In spite of our big garbage cans, I’m starting to see a shift in the way the world thinks about garbage. Outside of Chicago, garbage can sizes are shrinking as cities offer larger containers for recycling and yard waste/compost material. Collection calendars are shrinking, too. Skagit County tackles the waste-generating, big-container-frequent-pickup mindset by offering weekly, twice-monthly, or monthly collection. Every two weeks I set out a few ounces of plastic packaging and bottle caps in a 32-gallon can. Monthly pickup—or no pickup at all—is in my future.

Garbage is disappearing. It’s becoming a resource. “There is no garbage, only fuel we haven’t converted yet,” says one energy expert. In Denmark, garbage burned in very clean incinerators is an alternative energy source. In Washington and other states, methane from landfills is captured and converted into electricity.

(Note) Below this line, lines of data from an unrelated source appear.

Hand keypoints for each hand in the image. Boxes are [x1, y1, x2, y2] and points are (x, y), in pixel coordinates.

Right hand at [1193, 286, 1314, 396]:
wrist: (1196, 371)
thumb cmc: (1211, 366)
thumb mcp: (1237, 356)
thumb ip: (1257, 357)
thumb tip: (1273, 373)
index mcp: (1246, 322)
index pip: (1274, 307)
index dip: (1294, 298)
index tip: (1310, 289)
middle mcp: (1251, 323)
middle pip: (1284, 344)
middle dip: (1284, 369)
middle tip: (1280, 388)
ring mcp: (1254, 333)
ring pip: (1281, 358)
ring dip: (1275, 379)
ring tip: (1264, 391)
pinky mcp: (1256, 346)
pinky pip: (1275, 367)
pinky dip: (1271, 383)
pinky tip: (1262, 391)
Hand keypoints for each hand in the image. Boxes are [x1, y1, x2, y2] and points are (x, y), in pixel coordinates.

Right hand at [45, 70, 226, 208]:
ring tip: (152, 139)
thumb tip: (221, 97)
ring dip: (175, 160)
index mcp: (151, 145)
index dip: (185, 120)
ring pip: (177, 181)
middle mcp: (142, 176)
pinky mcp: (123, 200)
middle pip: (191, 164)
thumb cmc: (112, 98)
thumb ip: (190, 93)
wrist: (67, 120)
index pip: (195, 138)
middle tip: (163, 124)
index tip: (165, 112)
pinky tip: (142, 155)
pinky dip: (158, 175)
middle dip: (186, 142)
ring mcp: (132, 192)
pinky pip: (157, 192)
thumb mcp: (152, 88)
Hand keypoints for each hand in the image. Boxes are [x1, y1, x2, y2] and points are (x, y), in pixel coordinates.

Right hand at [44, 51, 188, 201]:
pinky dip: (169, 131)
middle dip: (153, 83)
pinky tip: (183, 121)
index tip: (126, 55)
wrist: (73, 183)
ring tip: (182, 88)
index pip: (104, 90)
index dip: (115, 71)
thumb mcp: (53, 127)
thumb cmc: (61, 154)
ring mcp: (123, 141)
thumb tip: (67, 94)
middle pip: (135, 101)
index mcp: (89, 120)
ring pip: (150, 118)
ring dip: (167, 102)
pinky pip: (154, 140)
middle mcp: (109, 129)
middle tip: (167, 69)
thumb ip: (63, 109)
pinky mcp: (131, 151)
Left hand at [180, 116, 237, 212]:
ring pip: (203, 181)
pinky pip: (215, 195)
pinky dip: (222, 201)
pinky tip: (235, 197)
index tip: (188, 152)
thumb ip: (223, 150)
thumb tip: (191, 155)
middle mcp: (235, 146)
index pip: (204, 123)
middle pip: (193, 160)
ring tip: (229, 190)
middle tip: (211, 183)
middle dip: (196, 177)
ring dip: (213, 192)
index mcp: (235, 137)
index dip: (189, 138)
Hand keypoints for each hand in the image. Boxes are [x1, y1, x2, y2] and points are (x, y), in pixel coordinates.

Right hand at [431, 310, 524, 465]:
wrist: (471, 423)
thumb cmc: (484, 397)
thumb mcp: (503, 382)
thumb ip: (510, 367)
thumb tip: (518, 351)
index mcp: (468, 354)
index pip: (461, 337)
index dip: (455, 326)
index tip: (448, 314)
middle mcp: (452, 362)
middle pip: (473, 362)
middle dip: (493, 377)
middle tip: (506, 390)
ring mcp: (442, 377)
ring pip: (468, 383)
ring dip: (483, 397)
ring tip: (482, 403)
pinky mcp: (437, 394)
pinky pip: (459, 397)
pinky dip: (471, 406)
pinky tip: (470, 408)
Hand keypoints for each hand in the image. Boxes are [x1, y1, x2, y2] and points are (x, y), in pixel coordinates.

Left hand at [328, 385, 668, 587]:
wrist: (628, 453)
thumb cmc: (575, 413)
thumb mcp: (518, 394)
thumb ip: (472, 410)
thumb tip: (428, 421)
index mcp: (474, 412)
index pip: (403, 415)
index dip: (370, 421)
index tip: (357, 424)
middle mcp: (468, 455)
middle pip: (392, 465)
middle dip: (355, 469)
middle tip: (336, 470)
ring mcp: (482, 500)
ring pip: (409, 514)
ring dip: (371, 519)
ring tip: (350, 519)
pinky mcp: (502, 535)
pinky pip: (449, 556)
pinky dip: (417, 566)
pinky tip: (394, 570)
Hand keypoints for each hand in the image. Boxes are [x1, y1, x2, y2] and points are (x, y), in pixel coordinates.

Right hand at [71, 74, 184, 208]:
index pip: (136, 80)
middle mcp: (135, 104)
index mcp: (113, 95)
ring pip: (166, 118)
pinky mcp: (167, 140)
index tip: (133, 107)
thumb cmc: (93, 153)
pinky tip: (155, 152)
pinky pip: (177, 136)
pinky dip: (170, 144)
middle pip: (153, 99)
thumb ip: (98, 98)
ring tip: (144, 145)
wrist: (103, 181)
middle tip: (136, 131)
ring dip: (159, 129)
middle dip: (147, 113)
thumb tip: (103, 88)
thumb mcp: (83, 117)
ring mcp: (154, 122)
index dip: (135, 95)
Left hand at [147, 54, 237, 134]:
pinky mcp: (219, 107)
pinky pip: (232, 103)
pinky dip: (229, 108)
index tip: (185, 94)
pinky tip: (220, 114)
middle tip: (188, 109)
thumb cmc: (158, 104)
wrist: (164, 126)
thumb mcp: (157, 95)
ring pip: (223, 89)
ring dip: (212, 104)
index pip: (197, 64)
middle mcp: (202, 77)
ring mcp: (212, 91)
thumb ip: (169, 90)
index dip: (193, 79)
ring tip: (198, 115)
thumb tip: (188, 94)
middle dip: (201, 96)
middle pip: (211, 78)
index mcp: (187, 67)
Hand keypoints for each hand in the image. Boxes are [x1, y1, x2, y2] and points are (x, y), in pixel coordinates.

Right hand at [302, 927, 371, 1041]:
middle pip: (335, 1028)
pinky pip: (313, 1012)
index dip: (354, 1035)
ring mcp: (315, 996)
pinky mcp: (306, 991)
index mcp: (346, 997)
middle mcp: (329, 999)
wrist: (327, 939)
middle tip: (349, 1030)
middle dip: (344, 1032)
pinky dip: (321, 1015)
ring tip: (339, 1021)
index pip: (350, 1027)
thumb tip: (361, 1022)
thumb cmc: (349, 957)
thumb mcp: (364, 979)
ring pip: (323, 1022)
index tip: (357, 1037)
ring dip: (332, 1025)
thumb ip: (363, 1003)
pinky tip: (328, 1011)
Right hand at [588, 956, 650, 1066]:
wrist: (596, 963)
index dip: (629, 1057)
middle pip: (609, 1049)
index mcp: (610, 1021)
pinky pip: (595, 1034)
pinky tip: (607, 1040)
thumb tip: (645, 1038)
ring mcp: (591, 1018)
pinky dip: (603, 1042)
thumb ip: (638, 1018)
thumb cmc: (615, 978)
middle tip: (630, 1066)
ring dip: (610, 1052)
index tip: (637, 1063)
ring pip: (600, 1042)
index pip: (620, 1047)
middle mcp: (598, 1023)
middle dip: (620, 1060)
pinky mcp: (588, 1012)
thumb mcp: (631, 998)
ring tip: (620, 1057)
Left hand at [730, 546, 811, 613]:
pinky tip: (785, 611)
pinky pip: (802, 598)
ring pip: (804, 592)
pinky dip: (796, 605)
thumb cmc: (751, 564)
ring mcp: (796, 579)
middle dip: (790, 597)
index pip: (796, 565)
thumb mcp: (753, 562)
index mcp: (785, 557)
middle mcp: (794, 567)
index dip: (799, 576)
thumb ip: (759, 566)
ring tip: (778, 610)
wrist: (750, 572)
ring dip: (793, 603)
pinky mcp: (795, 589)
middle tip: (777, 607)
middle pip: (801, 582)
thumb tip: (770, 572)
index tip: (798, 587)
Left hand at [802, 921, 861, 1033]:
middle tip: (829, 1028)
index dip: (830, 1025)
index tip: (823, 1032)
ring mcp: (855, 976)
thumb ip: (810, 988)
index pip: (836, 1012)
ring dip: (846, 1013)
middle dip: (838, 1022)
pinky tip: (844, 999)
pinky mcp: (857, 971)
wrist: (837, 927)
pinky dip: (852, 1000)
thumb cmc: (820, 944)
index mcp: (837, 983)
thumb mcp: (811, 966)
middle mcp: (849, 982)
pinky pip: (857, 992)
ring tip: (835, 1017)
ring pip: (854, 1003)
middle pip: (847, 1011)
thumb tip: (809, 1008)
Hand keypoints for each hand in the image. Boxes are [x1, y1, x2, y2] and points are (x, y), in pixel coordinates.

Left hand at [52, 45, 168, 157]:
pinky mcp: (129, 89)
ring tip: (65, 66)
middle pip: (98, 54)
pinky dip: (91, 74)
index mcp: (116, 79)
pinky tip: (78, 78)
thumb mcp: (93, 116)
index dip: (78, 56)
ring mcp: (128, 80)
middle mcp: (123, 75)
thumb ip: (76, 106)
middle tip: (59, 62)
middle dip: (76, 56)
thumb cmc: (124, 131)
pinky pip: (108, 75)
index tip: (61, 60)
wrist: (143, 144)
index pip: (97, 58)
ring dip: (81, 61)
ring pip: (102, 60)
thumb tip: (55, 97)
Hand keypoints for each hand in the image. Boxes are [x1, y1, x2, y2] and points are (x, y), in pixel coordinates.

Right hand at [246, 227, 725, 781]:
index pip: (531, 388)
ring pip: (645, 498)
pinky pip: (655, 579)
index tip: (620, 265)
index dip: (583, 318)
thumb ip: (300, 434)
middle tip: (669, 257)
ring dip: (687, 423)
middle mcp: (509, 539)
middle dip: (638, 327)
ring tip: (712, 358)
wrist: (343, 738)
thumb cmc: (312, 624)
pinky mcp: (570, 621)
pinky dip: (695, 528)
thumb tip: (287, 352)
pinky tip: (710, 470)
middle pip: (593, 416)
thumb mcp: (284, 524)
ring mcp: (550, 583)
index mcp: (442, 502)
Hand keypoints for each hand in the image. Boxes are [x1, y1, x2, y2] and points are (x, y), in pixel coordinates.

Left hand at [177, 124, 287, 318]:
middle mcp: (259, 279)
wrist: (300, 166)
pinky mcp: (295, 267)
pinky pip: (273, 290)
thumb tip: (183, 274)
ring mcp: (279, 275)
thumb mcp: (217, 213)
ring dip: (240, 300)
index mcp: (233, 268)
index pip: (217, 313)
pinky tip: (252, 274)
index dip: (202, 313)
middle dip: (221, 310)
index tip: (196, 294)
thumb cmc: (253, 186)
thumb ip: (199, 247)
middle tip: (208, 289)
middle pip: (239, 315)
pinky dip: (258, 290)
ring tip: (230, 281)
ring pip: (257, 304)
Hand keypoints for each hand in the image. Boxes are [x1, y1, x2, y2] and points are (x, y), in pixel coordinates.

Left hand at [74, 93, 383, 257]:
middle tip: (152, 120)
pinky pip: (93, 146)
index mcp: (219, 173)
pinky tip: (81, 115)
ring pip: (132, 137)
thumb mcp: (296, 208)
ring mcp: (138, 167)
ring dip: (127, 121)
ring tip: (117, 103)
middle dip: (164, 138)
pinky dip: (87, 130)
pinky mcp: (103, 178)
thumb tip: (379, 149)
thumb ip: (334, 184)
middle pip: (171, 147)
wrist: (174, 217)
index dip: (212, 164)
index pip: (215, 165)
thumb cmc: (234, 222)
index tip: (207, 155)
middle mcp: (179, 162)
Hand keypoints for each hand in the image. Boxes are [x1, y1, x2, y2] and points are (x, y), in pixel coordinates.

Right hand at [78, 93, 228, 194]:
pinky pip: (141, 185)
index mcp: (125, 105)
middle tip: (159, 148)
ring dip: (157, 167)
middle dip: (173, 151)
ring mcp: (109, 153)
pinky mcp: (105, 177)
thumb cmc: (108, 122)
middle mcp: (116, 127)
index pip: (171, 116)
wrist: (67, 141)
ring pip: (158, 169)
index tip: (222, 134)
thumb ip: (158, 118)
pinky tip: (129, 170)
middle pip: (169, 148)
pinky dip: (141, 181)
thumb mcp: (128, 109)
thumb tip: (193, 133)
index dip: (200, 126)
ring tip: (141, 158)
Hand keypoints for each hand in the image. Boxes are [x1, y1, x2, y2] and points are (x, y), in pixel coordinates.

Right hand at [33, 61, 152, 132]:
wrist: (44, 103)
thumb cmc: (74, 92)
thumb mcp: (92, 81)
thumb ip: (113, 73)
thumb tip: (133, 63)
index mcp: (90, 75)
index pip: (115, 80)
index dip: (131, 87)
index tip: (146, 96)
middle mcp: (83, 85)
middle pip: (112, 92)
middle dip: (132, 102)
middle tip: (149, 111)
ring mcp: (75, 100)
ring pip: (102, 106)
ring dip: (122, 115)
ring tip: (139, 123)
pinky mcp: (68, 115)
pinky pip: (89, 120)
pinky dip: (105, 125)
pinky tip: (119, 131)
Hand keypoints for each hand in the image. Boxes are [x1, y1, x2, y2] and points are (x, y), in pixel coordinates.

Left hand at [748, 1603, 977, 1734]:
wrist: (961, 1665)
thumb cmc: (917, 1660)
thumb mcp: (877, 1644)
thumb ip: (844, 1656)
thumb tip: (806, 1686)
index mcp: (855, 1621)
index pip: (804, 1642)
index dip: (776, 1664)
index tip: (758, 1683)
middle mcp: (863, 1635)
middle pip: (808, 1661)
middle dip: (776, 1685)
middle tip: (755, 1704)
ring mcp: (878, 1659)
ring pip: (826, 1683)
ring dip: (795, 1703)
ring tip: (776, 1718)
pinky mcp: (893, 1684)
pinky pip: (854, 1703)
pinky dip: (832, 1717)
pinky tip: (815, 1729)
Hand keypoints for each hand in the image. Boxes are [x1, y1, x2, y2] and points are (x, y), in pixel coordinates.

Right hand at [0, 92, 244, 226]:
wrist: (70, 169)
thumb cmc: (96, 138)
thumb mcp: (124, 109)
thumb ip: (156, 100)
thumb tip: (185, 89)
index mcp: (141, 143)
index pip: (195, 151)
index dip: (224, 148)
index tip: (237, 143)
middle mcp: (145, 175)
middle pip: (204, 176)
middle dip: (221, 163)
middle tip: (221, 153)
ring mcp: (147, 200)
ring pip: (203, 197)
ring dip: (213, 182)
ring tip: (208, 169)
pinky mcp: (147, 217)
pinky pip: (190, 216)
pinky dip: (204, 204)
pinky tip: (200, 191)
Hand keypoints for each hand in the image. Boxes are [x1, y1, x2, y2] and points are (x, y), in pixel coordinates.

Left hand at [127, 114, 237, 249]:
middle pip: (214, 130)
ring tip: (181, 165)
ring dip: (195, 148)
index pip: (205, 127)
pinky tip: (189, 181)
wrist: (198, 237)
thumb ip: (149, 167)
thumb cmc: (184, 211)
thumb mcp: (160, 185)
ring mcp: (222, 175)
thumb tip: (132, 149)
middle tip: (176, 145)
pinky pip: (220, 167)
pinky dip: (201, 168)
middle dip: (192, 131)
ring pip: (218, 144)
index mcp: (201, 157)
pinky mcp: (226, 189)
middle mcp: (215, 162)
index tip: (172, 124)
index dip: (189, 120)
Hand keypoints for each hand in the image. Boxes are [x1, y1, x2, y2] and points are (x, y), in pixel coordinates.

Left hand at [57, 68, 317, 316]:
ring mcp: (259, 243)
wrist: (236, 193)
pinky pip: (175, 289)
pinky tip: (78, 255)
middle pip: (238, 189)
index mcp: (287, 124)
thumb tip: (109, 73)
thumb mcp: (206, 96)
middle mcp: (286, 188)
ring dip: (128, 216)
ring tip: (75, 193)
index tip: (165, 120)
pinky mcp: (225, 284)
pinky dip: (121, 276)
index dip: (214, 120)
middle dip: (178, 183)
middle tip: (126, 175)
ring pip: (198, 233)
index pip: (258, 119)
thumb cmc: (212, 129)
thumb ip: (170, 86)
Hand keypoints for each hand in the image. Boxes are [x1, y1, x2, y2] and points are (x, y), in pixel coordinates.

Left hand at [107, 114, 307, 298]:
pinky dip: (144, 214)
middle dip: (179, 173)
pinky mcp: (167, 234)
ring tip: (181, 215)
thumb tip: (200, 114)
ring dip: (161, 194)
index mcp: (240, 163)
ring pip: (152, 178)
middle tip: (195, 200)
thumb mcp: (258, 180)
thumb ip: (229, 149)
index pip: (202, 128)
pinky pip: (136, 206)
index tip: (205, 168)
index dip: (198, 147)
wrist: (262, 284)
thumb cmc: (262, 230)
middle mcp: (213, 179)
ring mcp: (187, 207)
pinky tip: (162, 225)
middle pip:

“Urban mining” is gaining traction. Mining companies in Japan and China (and soon, the U.S.) are extracting rare-earth elements and minerals from cellphones, computers, and other electronics in landfills. Peninsula Plastics & Recycling in Turlock, California is remolding millions of pounds of plastic bottles into packaging for fruit, cookies, and cupcakes. Oft-cited on the internet is this nugget: Americans throw away enough aluminum every three months to rebuild our entire commercial air fleet.  If that’s true (I can’t find the source of that statement), mining landfilled aluminum can’t be far behind.

Then there’s my favorite: the Zero Waste trend. It’s partly an industry push to redesign products to eliminate wasteful packaging like plastic clamshells, and partly an individual quest to keep garbage at bay by buying in bulk, reusing containers, and otherwise avoiding packaging. The Zero Waste mantra? “Refuse, refuse, refuse” and “Don’t buy it!”  These folks are upgrading the old three Rs into five—Refuse, Reduce, Reuse, Rot (compost) and then Recycle—and launching a great new word: minsumerism.

Here are two Zero Waste slide shows to watch: this one about a California family that produces almost no garbage, and this one about the village of Kamikatsu, Japan, on track to become first place in the world to produce Zero Waste.

This is one race to the bottom—the bottom of my garbage can—that I’m really going to enjoy!